> _Enunciado_: Converta em uma lista JSON de strings, uma por linha e sem linhas em branco, todas as linhas da listagem abaixo, desde a que contém "list Docs &" até a que contém "list Cover all".
━━━━━ Dados de entrada
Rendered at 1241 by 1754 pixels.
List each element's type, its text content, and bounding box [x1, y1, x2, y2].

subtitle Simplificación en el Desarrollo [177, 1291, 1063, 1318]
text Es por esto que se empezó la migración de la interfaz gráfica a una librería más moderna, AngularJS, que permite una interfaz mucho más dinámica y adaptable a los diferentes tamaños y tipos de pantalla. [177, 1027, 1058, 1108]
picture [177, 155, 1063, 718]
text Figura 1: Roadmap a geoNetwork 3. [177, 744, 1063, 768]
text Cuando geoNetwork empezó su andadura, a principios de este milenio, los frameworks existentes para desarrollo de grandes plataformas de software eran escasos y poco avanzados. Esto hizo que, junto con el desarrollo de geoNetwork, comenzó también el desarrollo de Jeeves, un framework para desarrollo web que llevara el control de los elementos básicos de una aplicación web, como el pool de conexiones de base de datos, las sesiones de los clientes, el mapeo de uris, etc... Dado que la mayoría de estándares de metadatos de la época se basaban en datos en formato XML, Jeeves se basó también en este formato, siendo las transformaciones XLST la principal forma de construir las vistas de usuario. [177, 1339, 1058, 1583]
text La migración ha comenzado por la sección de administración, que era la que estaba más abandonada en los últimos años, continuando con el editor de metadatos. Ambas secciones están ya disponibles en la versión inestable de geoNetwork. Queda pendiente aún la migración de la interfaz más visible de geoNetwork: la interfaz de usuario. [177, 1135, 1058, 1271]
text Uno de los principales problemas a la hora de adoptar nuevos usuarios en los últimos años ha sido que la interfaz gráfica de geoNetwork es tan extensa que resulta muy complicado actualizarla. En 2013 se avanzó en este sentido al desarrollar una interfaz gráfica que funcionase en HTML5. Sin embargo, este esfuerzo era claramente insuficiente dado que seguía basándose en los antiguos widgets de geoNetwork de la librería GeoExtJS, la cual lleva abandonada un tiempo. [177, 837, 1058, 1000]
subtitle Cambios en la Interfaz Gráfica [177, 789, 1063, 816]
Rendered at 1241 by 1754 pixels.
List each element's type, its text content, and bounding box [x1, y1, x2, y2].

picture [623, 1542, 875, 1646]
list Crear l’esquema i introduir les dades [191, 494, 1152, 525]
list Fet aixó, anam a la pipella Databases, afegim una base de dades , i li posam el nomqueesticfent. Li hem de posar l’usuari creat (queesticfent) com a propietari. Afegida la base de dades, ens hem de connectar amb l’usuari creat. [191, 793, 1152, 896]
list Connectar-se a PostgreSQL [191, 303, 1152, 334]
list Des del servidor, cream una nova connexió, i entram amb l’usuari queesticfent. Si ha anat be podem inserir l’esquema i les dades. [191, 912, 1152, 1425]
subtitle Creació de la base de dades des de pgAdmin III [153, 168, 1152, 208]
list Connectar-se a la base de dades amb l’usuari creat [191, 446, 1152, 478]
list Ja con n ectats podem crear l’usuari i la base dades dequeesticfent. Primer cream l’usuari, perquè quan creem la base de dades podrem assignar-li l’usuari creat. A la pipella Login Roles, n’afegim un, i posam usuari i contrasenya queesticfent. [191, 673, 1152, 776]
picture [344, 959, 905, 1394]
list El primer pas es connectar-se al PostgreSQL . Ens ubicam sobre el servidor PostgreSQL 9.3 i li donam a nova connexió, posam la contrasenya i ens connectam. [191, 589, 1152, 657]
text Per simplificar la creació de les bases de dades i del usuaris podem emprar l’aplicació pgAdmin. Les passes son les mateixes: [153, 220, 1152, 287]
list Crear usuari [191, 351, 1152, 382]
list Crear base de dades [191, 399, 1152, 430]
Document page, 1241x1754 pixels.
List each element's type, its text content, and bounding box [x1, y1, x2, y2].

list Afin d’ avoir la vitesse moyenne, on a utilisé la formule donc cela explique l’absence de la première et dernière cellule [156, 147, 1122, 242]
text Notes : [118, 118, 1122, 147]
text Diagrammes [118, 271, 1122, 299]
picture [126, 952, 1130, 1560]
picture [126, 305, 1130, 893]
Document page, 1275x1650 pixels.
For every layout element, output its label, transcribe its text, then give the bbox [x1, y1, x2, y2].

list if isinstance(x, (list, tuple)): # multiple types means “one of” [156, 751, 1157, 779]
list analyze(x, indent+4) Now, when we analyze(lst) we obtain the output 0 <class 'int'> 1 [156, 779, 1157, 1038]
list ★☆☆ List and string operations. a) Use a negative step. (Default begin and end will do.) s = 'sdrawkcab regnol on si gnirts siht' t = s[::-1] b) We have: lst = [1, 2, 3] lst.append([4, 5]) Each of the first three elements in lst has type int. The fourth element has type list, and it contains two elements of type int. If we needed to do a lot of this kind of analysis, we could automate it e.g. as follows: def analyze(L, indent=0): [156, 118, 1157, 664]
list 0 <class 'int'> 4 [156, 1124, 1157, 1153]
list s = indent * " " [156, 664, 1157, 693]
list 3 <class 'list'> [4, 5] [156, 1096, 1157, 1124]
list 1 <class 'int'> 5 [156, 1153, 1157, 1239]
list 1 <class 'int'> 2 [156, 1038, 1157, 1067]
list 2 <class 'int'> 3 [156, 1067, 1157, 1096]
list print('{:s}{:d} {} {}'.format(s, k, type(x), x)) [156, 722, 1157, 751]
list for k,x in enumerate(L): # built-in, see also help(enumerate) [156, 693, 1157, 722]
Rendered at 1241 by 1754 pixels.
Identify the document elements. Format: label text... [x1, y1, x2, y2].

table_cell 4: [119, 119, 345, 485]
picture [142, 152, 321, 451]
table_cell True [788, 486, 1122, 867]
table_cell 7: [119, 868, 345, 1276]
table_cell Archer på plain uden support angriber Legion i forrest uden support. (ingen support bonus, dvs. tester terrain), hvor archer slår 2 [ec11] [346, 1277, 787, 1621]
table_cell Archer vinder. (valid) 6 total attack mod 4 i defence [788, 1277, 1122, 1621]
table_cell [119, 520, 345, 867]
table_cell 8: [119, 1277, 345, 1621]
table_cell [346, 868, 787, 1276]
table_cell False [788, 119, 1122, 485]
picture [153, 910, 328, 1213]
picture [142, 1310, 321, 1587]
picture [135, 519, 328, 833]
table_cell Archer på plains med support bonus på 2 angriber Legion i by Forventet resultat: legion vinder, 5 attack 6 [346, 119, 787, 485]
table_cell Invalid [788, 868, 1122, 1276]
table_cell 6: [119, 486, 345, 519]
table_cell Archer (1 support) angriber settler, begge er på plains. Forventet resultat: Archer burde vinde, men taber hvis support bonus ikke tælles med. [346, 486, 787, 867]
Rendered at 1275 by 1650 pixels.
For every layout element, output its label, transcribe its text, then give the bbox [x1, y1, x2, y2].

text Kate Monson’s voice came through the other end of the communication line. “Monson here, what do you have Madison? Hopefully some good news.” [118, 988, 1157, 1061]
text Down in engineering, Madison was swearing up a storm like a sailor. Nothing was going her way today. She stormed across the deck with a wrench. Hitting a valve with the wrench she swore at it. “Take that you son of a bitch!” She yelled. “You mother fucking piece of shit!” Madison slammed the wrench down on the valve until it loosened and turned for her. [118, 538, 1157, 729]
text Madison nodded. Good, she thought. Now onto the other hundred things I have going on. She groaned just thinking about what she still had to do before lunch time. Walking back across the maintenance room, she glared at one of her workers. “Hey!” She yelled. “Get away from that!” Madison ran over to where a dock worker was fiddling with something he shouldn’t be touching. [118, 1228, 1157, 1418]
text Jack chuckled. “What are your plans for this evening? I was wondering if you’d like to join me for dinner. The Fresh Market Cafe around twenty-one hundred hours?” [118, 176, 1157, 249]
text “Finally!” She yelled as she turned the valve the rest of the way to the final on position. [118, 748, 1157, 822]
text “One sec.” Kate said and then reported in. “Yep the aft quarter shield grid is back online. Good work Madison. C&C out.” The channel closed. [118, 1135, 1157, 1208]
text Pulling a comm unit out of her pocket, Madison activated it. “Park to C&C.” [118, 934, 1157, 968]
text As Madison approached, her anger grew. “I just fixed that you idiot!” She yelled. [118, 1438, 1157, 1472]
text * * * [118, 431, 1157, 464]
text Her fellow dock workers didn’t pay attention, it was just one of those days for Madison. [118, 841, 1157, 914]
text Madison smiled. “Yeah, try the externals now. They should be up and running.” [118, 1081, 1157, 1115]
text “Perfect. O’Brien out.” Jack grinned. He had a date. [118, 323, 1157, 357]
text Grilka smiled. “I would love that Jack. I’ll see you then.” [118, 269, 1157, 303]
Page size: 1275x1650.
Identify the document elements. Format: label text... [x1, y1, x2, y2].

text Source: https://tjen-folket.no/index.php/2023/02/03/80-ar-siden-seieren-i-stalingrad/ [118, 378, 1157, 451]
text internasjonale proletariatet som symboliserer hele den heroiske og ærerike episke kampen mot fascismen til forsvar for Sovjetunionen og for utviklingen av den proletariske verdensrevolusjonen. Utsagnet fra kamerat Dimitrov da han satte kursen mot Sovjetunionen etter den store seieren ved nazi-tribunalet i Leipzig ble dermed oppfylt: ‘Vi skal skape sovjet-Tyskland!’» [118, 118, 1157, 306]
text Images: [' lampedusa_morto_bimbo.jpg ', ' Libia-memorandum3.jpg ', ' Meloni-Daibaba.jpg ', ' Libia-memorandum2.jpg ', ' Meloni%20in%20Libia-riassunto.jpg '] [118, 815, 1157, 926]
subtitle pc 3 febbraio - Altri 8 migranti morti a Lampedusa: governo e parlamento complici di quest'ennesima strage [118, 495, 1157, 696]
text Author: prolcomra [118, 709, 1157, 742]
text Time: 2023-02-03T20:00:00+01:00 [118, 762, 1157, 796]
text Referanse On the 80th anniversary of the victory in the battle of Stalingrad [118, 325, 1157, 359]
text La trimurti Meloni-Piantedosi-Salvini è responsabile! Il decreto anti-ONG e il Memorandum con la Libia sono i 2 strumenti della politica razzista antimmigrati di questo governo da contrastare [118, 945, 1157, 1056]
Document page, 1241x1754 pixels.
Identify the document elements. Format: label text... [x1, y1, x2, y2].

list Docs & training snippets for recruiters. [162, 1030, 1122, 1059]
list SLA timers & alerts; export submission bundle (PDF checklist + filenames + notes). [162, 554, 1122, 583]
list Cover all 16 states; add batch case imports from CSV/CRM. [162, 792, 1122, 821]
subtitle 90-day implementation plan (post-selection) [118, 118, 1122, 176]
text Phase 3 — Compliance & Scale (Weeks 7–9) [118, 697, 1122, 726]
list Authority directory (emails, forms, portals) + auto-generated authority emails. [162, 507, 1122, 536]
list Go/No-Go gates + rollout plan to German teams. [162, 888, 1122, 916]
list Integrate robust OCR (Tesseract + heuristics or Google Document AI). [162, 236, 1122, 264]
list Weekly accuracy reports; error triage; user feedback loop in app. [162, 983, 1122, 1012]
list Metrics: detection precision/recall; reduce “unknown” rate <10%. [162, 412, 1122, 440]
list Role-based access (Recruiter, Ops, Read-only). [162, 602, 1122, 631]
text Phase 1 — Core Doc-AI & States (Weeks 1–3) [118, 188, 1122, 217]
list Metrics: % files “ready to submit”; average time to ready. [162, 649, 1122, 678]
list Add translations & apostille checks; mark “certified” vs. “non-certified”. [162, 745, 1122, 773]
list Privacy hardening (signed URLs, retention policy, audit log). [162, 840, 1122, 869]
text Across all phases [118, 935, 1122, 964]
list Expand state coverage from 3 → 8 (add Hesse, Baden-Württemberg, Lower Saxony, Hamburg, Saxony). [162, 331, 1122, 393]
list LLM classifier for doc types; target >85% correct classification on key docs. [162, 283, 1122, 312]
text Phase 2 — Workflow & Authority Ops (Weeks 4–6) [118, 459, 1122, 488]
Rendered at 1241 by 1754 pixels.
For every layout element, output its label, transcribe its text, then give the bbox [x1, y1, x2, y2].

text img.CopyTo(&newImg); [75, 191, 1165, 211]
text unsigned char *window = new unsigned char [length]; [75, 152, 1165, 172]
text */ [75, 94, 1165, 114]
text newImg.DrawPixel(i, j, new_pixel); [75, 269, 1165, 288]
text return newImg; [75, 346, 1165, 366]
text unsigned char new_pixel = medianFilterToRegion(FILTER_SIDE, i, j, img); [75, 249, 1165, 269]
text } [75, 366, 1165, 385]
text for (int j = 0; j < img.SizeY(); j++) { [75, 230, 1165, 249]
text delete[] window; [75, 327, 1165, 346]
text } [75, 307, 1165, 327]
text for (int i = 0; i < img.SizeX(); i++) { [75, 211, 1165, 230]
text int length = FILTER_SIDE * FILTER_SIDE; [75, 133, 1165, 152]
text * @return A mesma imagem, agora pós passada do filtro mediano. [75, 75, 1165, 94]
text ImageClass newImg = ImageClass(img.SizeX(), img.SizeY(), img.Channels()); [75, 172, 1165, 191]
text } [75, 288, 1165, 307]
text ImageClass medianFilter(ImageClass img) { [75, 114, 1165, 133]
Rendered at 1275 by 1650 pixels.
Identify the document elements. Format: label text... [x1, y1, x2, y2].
━━━━━━━━━━
> _Resposta_:
[
  "list Docs & training snippets for recruiters. [162, 1030, 1122, 1059]",
  "list SLA timers & alerts; export submission bundle (PDF checklist + filenames + notes). [162, 554, 1122, 583]",
  "list Cover all 16 states; add batch case imports from CSV/CRM. [162, 792, 1122, 821]"
]